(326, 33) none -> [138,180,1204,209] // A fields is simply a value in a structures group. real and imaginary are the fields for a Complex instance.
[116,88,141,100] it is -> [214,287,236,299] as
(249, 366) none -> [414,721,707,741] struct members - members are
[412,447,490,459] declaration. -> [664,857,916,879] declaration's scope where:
------------------------------------
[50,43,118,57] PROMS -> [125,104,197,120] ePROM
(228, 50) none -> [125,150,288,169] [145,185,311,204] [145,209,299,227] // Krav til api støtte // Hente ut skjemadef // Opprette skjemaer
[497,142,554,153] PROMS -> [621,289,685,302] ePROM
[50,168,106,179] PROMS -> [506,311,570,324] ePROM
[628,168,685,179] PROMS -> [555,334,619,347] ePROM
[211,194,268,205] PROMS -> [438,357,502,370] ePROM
------------------------------------
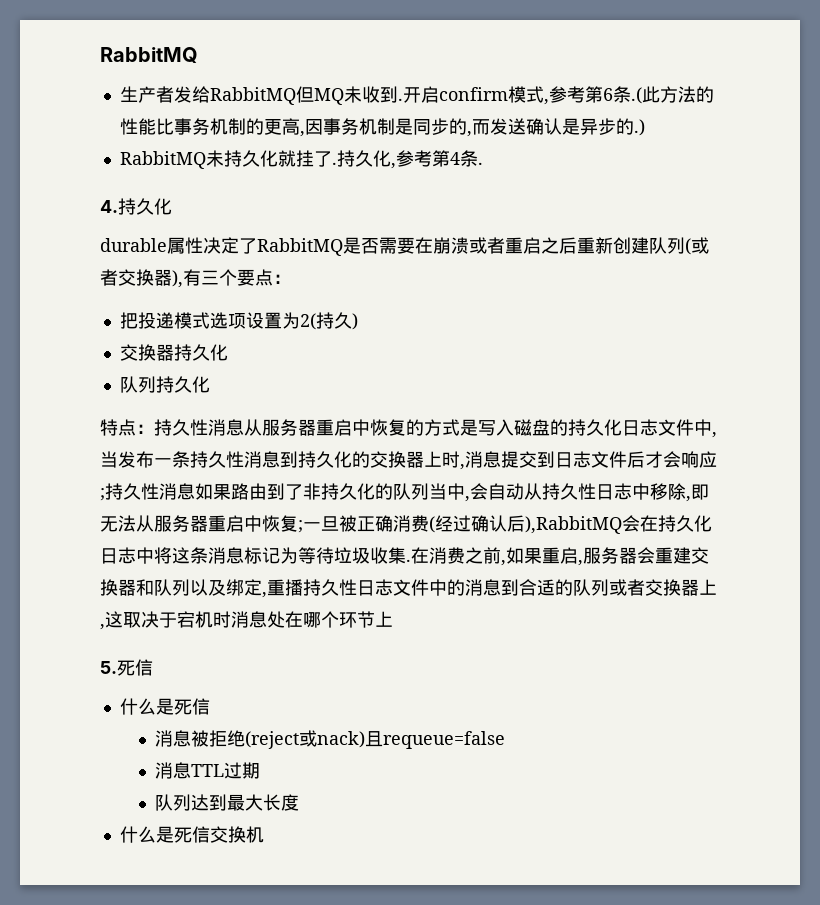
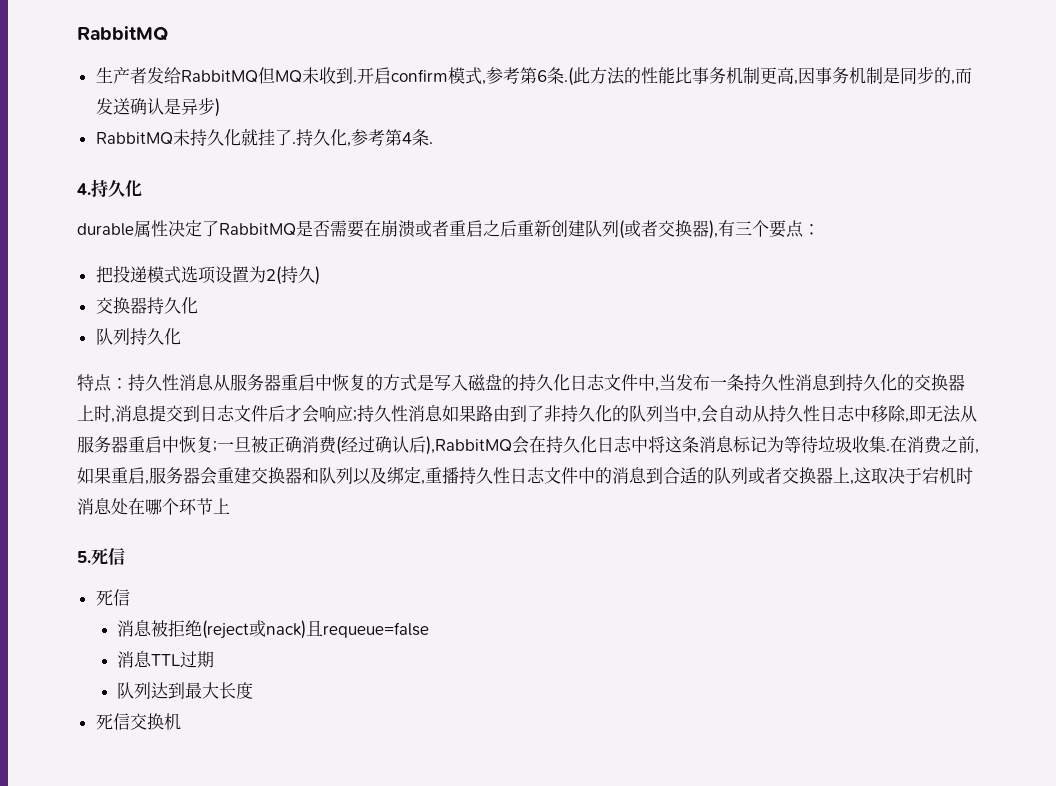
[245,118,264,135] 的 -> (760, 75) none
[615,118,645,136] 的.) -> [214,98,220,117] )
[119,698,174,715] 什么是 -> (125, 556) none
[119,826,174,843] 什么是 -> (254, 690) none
------------------------------------
> _Task to complete_:
Tell how many lines in the material contain the string "PROMS". Nothing but the number is needed.

> _Exercise result_:
5